Mandela Suggests Park in Korea DMZ
SEOUL, South Korea (AP) _ Nelson Mandela proposed Monday that a ``peace park″ be built in the demilitarized zone between the two Koreas, one of the Cold War’s last frontiers.
Mandela, a Nobel Peace Prize laureate and former president of South Africa, made the suggestion at a dinner with fellow prize winner South Korean President Kim Dae-jung, government officials said.
Kim said he would relay the proposal to North Korea and discuss it, the presidential press service said.
``If we move forward with the spirit of reconciliation and generosity your excellency showed, I believe there will be a bigger advancement in our history of reconciliation and cooperation (between the two Koreas),″ Kim said at the dinner.

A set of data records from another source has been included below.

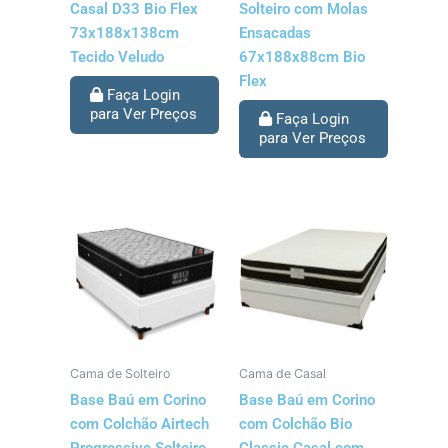
Casal D33 Bio Flex
Solteiro com Molas
73x188x138cm
Ensacadas
Tecido Veludo
67x188x88cm Bio
Flex
Faça Login
para Ver Preços
Faça Login
para Ver Preços
Cama de Solteiro
Cama de Casal
Base Baú em Corino
Base Baú em Corino
com Colchão Airtech
com Colchão Bio
Progressive Solteiro
Classic Casal com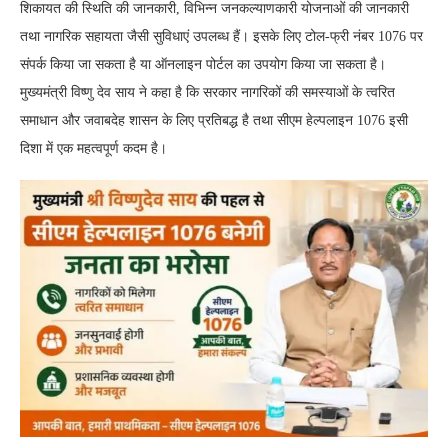
शिकायत की स्थिति की जानकारी, विभिन्न जनकल्याणकारी योजनाओं की जानकारी
तथा नागरिक सहायता जैसी सुविधाएं उपलब्ध हैं। इसके लिए टोल-फ्री नंबर 1076 पर
संपर्क किया जा सकता है या ऑनलाइन पोर्टल का उपयोग किया जा सकता है।
मुख्यमंत्री विष्णु देव साय ने कहा है कि सरकार नागरिकों की समस्याओं के त्वरित
समाधान और जवाबदेह शासन के लिए प्रतिबद्ध है तथा सीएम हेल्पलाइन 1076 इसी
दिशा में एक महत्वपूर्ण कदम है।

Also Monday, Mandela toured an exhibit of photographs, books and sculptures dedicated to him.
``All this makes me feel close to South Korea, which has been fully democratized,″ Mandela said in front of a sculpture of him holding the prison bars in a solitary cell.
A fighter against racial separation, or apartheid, Mandela, now 82, lived 18 of his 27 years in prison in a solitary cell in South Africa.
Mandela flew into Seoul on Saturday for his first meeting with Kim.
Although they had never met, the two men kept in touch from afar. In 1995, Kim translated Mandela’s autobiography, ``Long Walk to Freedom,″ into Korean.
When Kim ran for president two years later, he received a special gift from Mandela: an old wristwatch with a cracked leather band that Mandela wore in prison. Mandela hoped it would bring good luck to Kim, who went on to win the election.